San Francisco Chronicle - Sunday, June 3, 2001
There is no cure, no vaccine is in sight and the disease is spreading like wildfire to every corner of the map, especially in developing countries.
And there is alarming new evidence that AIDS is on the rebound in the United States and is spreading especially fast among gay and bisexual black men.
That is ominous news on the eve of the somber 20th anniversary of the AIDS plague breakout.
On June 5, 1981, the federal Centers for Disease Control (CDC) in Atlanta reported "a mysterious outbreak of a sometimes fatal pneumonia among gay men." Similar cases had turned up in San Francisco. It marked the start of a medical catastrophe.
Since then, San Francisco has recorded 27,484 AIDS cases and 18,605 AIDS- related deaths. About 800,000 cases have been reported in the United States, and 450,000 of those patients have died.
Pernicious, insidious and incurable, AIDS is the deadliest pandemic since the Black Death wiped out half the population of Europe in the 14th century. Soon, AIDS will surpass that plague's terrible toll.
The numbers of infected people are so huge and the suffering so vast as to be almost beyond comprehension.
Besides the nearly 22 million people who have succumbed to AIDS-related ailments, another 36 million are infected and living with the disease. About 25.3 million victims await a dreadful death in sub-Saharan Africa, hardest hit of any region.
In Africa alone, there are some 13 million AIDS orphans. Epidemiologists predict there will be 40 million within 10 years.
Meanwhile, the human immunodeficiency virus (HIV), the deadly pathogen that causes AIDS, looms over India, China and Southeast Asia where teeming populations, poverty and a shortage of medical care provide fertile fields for contagion.

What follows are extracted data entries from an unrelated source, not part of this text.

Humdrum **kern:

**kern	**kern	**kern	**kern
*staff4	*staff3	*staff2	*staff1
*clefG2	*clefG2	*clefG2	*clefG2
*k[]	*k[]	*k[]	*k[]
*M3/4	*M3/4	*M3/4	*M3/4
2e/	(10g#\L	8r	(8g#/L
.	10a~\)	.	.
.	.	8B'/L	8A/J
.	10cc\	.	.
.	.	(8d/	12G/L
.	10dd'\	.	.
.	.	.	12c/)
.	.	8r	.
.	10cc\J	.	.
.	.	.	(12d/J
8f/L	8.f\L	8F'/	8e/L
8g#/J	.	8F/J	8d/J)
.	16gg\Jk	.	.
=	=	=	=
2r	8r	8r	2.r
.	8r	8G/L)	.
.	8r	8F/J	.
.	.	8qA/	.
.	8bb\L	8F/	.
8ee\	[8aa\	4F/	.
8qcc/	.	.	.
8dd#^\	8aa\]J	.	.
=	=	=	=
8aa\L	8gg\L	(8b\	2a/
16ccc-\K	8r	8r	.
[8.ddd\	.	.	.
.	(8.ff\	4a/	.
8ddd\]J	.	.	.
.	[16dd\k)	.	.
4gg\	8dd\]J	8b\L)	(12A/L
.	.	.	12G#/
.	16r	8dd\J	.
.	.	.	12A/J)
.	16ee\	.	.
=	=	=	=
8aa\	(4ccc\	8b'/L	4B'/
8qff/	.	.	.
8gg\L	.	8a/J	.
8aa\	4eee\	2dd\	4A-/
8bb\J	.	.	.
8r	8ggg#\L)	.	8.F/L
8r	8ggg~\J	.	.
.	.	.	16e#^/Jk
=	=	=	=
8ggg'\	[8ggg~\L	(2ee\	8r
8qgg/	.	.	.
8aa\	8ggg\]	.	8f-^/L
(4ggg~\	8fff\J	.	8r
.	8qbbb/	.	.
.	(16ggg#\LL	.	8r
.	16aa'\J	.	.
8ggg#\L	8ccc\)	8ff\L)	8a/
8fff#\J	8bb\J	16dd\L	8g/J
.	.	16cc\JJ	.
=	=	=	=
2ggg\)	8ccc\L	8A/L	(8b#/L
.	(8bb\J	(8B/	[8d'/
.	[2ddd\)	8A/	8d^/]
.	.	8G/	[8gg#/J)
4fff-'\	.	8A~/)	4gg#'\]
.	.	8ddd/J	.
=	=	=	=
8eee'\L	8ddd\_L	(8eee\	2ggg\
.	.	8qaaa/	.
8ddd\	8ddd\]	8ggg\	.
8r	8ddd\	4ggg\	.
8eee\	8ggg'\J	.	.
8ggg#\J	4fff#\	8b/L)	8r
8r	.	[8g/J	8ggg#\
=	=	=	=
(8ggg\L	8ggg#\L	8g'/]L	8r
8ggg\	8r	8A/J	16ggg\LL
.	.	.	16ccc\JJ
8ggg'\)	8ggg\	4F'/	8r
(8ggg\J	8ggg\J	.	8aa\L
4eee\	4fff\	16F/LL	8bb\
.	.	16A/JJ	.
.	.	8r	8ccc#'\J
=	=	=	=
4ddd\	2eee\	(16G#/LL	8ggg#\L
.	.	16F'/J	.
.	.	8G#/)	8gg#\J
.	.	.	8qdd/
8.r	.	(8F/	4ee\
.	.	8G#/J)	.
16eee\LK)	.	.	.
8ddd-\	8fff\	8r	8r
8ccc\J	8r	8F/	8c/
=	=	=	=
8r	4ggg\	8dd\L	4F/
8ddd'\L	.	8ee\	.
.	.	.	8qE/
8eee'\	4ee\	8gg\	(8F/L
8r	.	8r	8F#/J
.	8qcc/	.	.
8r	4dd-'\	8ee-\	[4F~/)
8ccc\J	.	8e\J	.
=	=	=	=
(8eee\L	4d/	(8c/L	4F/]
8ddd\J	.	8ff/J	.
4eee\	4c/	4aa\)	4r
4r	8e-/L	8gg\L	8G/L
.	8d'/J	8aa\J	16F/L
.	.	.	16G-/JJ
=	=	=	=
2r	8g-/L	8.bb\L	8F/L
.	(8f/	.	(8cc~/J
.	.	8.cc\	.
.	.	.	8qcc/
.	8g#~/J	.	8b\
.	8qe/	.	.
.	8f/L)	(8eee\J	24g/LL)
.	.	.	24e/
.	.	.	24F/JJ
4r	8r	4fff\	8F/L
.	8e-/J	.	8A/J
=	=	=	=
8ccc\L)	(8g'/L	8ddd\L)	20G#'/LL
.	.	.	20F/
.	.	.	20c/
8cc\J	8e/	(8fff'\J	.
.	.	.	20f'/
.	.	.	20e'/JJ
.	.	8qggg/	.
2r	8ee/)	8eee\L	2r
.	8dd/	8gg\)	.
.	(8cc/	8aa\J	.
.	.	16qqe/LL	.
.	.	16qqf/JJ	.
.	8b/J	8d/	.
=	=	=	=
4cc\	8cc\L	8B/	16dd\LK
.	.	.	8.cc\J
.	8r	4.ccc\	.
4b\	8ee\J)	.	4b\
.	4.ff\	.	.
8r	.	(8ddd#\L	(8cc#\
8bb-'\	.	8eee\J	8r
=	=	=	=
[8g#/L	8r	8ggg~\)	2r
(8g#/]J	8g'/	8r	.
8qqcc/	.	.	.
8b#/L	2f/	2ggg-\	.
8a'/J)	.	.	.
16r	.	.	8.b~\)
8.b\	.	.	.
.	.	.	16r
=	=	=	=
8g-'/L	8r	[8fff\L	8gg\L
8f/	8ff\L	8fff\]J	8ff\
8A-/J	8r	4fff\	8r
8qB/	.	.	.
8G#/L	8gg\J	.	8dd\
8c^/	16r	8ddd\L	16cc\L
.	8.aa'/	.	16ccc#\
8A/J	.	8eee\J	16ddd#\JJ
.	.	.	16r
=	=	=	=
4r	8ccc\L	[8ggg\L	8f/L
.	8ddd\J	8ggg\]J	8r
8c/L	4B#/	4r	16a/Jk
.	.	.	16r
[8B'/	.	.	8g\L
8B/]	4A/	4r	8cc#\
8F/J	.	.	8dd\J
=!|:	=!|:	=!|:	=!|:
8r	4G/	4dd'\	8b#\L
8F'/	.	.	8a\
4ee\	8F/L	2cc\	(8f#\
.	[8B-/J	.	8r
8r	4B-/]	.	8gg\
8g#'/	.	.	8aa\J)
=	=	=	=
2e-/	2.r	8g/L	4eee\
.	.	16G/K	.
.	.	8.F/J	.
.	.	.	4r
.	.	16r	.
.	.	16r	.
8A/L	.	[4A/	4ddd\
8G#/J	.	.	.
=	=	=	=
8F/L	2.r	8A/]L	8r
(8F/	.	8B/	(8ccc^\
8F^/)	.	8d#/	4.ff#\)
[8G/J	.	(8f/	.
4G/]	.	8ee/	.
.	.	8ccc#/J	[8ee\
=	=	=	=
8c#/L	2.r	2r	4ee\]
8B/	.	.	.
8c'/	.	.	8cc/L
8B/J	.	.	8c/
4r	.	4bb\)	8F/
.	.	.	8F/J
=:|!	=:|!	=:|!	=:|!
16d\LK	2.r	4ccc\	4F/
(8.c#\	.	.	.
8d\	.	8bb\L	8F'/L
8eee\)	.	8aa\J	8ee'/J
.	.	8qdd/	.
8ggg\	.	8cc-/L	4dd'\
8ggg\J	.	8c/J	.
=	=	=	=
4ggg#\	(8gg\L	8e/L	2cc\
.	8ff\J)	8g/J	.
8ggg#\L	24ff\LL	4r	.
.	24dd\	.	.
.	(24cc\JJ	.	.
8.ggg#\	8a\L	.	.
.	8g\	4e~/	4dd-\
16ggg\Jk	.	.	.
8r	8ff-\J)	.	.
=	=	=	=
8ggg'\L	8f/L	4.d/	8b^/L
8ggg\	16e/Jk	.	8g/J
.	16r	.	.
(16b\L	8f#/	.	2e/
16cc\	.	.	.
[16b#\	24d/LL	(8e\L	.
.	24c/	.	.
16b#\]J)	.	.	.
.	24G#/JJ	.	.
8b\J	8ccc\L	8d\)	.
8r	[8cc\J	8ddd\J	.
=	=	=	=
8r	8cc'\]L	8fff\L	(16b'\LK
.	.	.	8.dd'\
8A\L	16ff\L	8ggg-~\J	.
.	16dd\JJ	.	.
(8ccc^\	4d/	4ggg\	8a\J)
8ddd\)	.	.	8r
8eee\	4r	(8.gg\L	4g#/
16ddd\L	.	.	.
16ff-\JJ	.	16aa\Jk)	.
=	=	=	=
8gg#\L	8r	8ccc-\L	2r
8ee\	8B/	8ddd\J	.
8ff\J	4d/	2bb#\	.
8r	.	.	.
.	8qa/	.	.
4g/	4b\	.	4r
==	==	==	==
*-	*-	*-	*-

Worldwide, there were 5.3 million new infections last year and they continue at a rate of 16,000 every day.
Faced with a widening global disaster, governments, scientists and public- health workers are struggling to hold back the malignant tide with a three- pronged strategy: prevention programs, virus-suppressing drugs and the search for a vaccine.
Prevention and education programs are helpful. But social, religious and cultural barriers in many countries make it difficult to even discuss AIDS. Powerful drug combinations work to suppress symptoms and allow patients to live longer, healthier lives, but it's not known how long drugs can stave off fatal relapses.
A vaccine, the Holy Grail of AIDS research, offers a glint of hope on a far horizon, but the ever-mutating virus is as elusive as it is deadly. One researcher likens the quest for an AIDS vaccine to finding a vaccine for cancer.
About 30 clinical trials are under way, but even optimistic researchers do not expect an effective vaccine for 10 or 15 years.
Only lately have the big pharmaceutical companies reluctantly reduced the cost AIDS medicine to impoverished countries, but the drugs are still far beyond the medical budgets of the countries most at risk.
With a firestorm of AIDS raging out of control in Africa and threatening the rest of the world, radical solutions are needed.
The United Nations General Assembly will hold a special session this month, when world leaders will gather for the first time to create a global plan to attack AIDS.
U.N. Secretary General Kofi Annan's call for a $10 billion Global AIDS Fund to treat and prevent the disease in the developing world is a start.
As the richest country in the world, the United States has a moral obligation to take a leading role and to provide a healthy portion of the funding. President Bush's commitment of only $200 million to the fund is woefully inadequate.
Twenty years into the AIDS calamity, world leaders must be willing to ignore borders, forgo profits and take fast action to halt the advancing plague before it is too late.